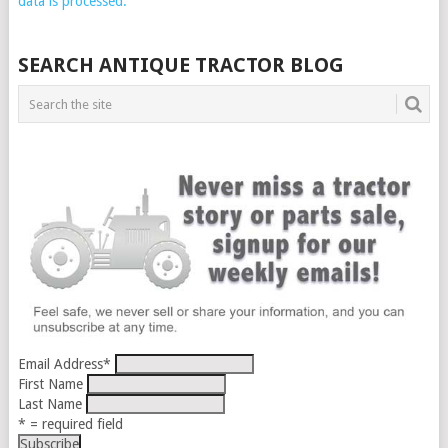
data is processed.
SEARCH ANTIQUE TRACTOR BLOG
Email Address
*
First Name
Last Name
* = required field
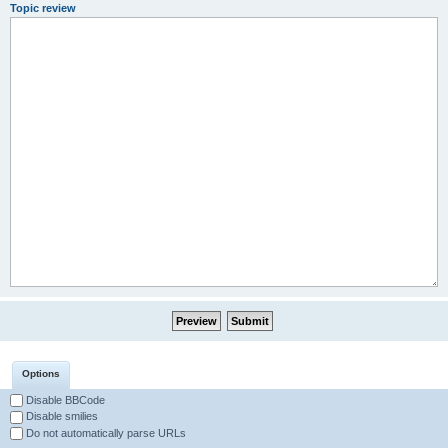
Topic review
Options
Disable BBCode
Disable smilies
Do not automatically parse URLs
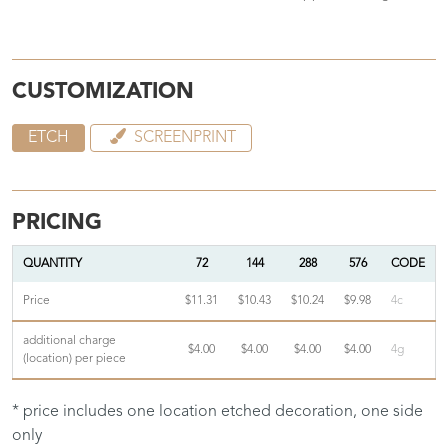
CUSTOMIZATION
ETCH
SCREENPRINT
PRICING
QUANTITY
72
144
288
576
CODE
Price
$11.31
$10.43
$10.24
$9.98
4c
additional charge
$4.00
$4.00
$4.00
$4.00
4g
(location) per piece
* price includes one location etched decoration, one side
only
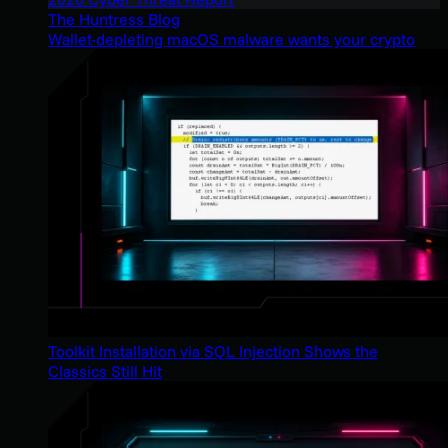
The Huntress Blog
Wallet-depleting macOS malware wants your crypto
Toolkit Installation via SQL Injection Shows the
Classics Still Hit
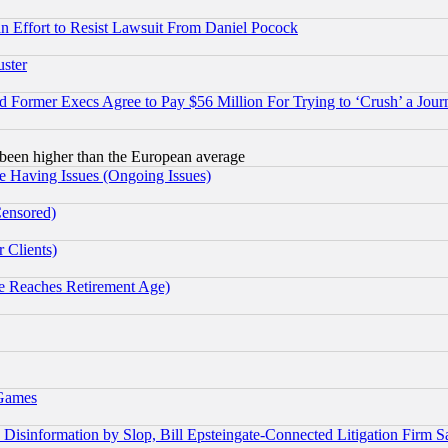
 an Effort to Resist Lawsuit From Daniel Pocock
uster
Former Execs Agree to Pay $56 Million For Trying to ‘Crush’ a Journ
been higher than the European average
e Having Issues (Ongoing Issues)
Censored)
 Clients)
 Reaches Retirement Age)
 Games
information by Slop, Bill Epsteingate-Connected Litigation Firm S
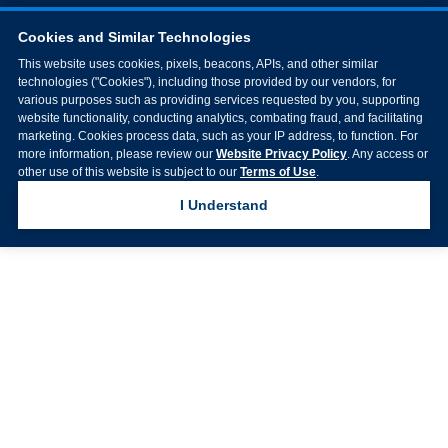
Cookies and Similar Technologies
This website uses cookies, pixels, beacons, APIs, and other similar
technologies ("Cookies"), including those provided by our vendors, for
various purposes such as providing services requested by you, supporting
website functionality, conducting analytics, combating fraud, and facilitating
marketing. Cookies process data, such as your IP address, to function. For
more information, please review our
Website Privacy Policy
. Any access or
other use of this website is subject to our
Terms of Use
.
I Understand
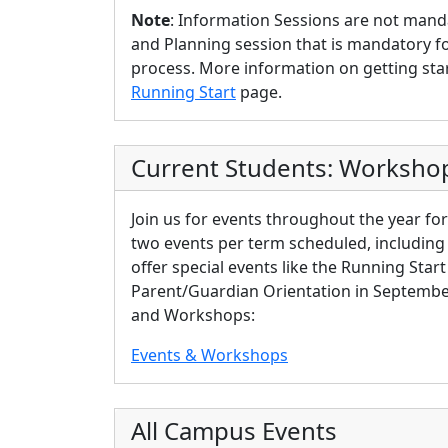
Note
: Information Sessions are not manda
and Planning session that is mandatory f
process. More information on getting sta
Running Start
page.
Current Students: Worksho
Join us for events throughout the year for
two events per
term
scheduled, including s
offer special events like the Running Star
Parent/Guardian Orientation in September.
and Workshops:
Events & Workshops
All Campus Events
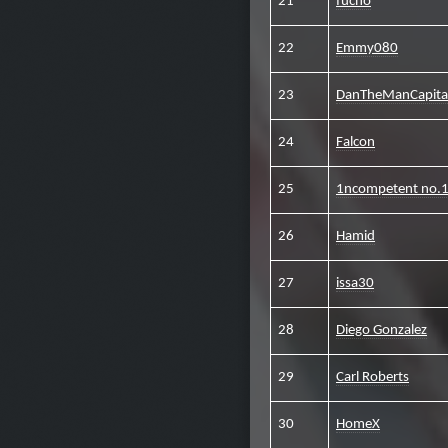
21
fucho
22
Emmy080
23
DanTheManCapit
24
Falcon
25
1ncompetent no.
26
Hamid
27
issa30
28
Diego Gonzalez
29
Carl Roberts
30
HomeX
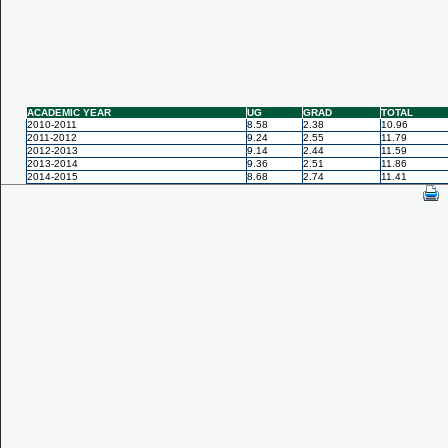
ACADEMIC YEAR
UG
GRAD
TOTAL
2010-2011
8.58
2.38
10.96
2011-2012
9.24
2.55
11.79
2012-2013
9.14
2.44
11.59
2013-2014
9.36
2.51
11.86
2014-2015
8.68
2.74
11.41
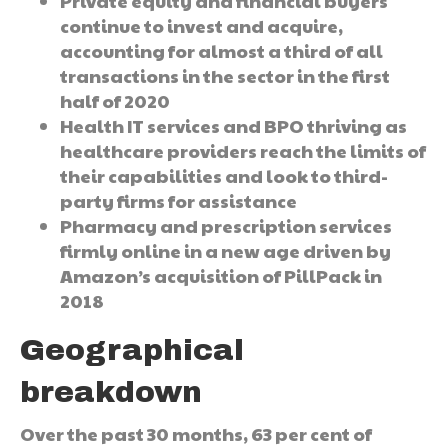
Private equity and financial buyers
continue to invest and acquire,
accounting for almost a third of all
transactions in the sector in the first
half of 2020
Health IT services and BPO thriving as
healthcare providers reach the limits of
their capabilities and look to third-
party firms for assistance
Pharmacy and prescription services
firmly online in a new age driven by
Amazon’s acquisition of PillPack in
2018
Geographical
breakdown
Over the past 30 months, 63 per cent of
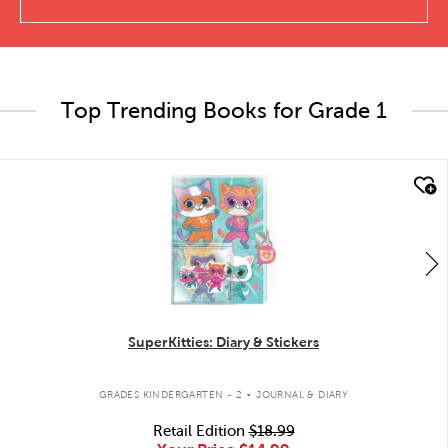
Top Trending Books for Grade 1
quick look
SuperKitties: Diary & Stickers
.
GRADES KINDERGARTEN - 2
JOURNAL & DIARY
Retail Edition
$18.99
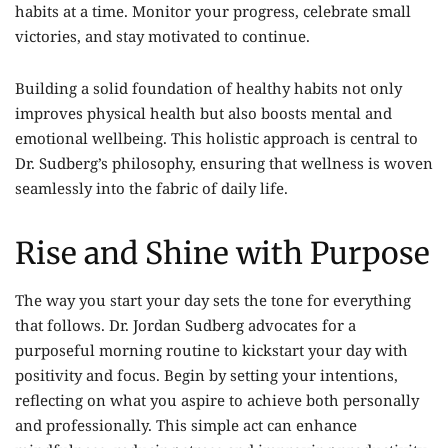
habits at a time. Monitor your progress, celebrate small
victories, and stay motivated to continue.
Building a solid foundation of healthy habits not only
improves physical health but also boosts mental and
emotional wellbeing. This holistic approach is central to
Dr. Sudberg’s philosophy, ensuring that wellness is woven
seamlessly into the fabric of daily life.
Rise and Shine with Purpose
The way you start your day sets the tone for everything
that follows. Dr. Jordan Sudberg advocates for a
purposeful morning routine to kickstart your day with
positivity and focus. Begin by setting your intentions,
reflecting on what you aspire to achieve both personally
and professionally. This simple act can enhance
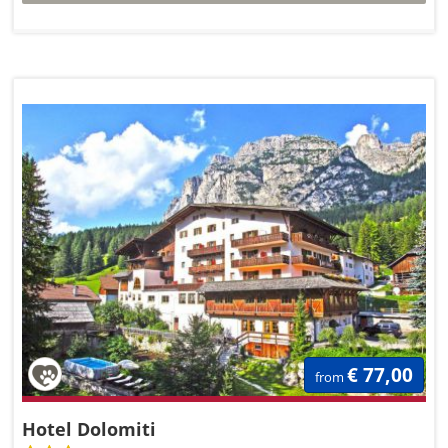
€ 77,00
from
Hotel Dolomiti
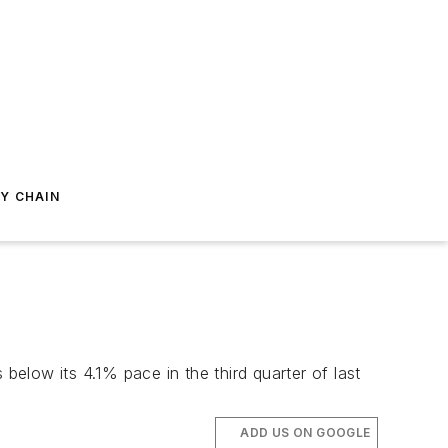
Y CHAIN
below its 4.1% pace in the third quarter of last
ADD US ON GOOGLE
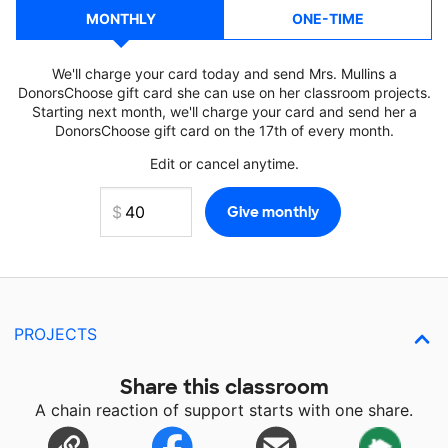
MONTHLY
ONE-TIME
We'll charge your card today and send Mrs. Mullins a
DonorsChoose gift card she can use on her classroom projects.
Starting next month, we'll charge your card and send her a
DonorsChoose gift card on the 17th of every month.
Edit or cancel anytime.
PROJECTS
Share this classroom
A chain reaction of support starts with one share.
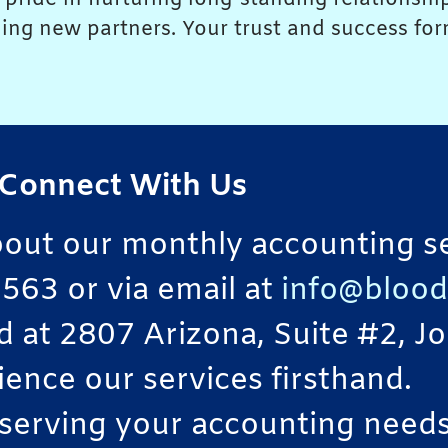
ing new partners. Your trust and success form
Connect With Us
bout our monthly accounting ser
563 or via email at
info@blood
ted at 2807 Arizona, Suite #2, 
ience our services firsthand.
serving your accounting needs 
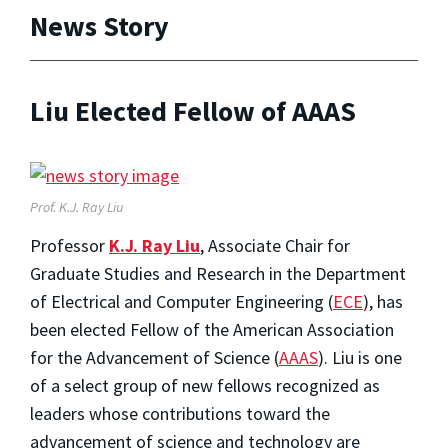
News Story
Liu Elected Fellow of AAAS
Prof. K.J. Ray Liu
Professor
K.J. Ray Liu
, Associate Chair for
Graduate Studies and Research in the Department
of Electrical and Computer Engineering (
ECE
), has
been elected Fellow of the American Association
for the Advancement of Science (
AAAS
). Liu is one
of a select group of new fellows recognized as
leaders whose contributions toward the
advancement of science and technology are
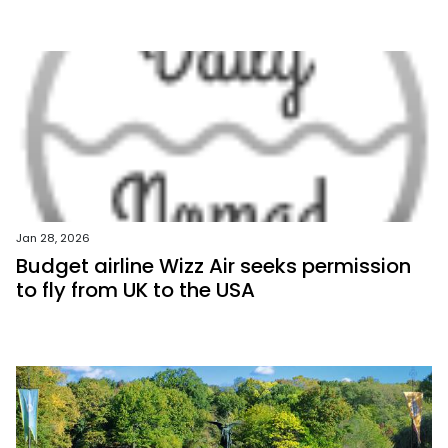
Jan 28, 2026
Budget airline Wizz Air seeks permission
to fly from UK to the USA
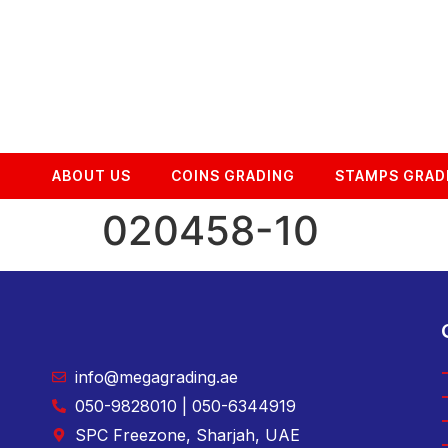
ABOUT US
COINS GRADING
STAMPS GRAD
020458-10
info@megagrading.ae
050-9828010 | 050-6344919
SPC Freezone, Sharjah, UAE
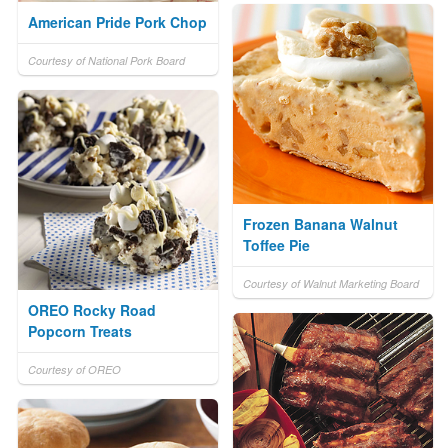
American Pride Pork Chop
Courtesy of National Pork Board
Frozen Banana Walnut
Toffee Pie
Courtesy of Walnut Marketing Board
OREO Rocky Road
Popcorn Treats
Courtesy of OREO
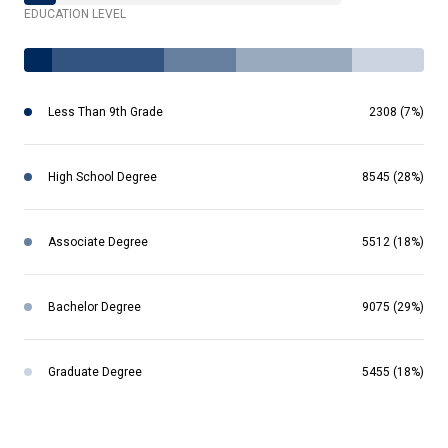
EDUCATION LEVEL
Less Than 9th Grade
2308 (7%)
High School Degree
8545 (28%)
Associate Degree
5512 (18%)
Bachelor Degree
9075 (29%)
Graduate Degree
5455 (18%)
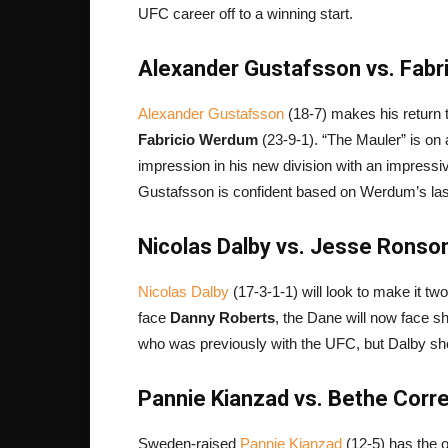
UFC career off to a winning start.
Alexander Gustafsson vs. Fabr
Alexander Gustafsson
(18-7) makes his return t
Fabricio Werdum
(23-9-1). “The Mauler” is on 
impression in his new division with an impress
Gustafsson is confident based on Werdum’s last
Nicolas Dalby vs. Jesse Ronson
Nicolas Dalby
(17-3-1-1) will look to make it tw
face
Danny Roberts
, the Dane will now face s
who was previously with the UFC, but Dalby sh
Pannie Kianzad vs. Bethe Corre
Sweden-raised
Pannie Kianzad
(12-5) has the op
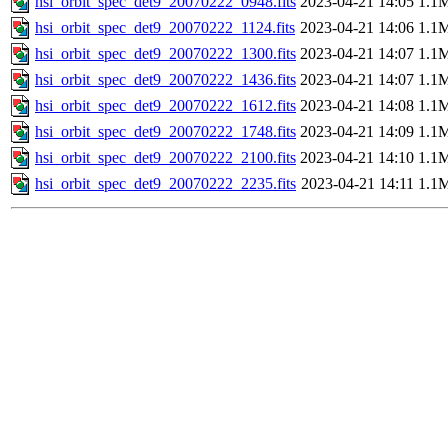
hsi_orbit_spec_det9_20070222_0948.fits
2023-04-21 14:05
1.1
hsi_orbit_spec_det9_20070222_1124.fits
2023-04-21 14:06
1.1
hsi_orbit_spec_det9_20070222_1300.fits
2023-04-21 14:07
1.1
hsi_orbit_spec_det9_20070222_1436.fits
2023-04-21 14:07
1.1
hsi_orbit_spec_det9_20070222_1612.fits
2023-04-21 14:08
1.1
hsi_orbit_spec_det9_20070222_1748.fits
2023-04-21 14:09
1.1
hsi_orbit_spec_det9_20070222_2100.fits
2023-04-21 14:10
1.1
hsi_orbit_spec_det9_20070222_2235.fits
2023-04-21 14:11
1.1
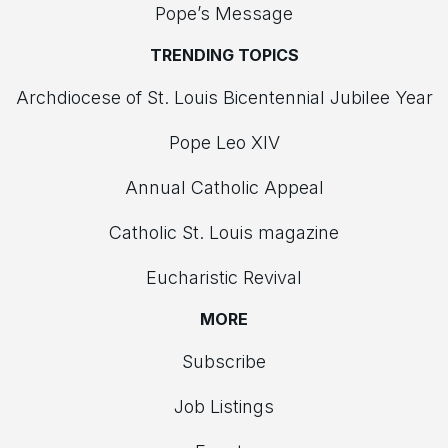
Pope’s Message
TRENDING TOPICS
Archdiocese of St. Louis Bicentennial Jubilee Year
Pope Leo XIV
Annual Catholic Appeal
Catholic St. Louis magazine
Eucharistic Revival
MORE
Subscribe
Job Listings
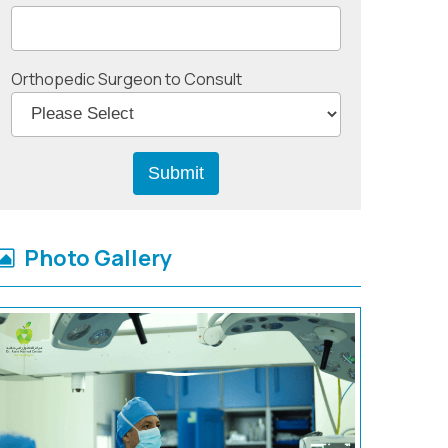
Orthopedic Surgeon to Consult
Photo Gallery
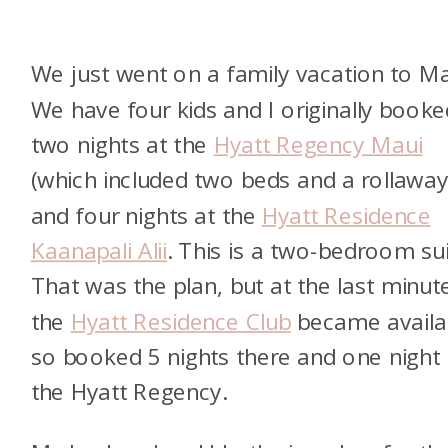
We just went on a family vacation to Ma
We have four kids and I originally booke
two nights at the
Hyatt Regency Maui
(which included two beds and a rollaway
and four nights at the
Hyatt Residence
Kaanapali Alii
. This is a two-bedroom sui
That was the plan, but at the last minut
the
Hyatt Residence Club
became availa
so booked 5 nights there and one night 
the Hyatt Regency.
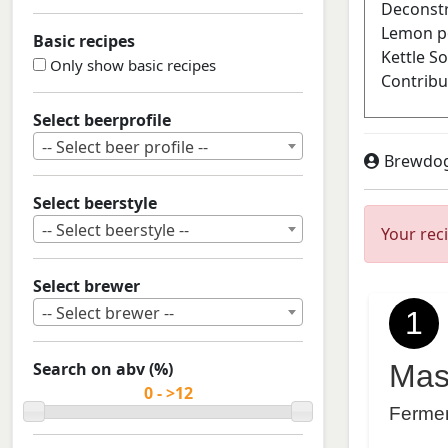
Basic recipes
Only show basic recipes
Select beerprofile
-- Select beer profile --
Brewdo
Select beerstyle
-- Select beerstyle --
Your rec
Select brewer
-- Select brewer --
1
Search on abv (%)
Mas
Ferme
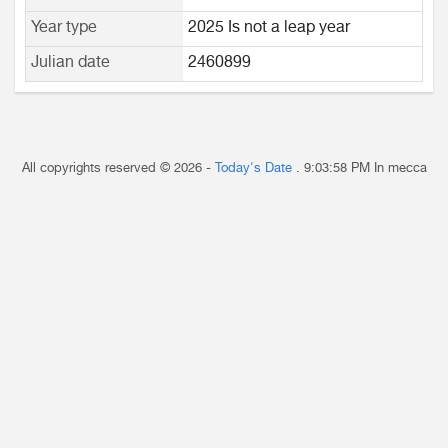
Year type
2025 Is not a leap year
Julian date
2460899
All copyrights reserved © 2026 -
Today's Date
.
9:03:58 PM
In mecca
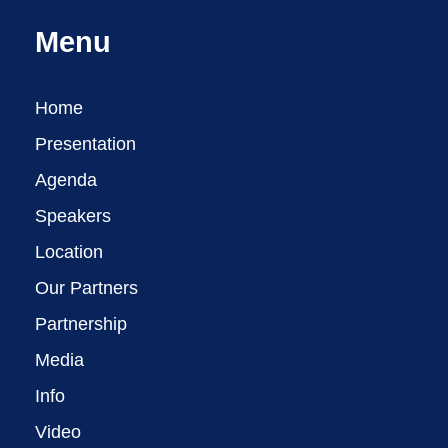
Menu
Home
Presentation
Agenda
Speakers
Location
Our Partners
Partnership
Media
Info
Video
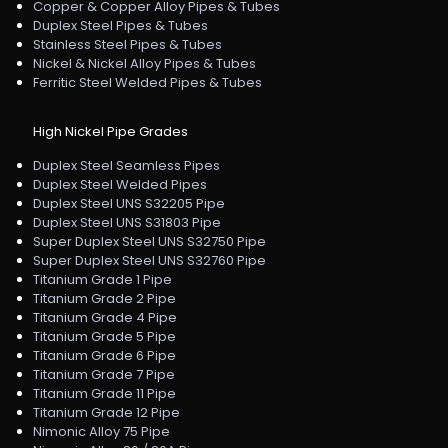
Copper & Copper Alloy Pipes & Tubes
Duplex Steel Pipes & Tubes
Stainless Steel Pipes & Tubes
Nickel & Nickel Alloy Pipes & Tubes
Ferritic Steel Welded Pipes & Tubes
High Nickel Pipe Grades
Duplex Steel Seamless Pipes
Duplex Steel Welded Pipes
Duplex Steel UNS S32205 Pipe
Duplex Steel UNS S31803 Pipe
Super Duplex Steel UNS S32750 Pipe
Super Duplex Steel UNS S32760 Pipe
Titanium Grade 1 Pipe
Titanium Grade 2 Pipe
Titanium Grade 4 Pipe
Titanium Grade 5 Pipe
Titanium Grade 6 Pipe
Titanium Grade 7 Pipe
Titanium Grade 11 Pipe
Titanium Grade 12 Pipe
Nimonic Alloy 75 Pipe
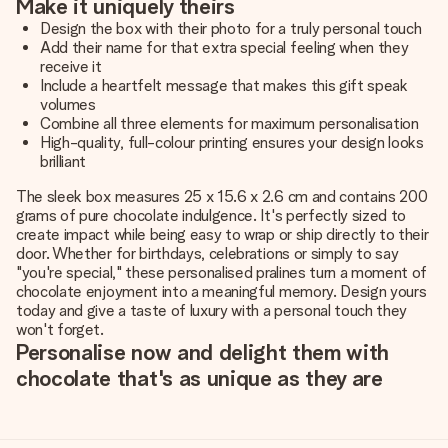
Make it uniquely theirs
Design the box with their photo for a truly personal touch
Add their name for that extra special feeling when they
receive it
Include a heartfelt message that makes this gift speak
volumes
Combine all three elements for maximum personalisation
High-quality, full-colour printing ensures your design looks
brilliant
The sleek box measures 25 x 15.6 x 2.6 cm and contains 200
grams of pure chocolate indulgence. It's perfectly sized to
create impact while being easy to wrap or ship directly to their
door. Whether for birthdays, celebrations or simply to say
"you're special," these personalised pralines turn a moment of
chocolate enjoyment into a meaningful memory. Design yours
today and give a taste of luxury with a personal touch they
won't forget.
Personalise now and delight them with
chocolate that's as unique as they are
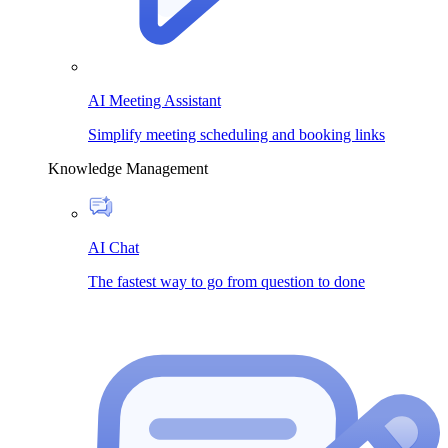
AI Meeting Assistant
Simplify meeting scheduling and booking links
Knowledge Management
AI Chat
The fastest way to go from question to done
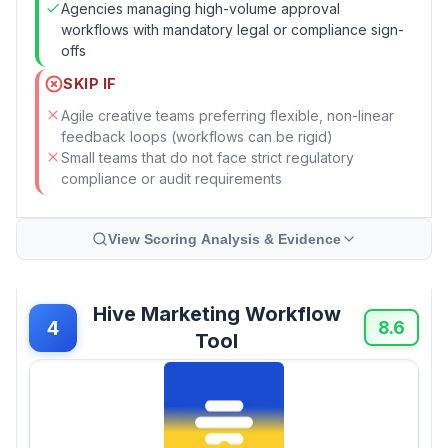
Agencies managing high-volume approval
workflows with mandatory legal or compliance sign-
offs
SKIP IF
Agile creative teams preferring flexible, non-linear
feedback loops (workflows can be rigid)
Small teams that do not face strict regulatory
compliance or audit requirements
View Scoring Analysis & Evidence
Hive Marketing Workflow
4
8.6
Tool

* [What to produce]: Would you restate, exactly and with no pictures, the lines of the entries above from the one containing "2023-04-21 14:05" through the one containing "Photo Gallery"?

* [Answer to this problem]:
2023-04-21 14:05
1.1
hsi_orbit_spec_det9_20070222_1124.fits
2023-04-21 14:06
1.1
hsi_orbit_spec_det9_20070222_1300.fits
2023-04-21 14:07
1.1
hsi_orbit_spec_det9_20070222_1436.fits
2023-04-21 14:07
1.1
hsi_orbit_spec_det9_20070222_1612.fits
2023-04-21 14:08
1.1
hsi_orbit_spec_det9_20070222_1748.fits
2023-04-21 14:09
1.1
hsi_orbit_spec_det9_20070222_2100.fits
2023-04-21 14:10
1.1
hsi_orbit_spec_det9_20070222_2235.fits
2023-04-21 14:11
1.1
Pope’s Message
TRENDING TOPICS
Archdiocese of St. Louis Bicentennial Jubilee Year
Pope Leo XIV
Annual Catholic Appeal
Catholic St. Louis magazine
Eucharistic Revival
MORE
Subscribe
Job Listings
Orthopedic Surgeon to Consult
Photo Gallery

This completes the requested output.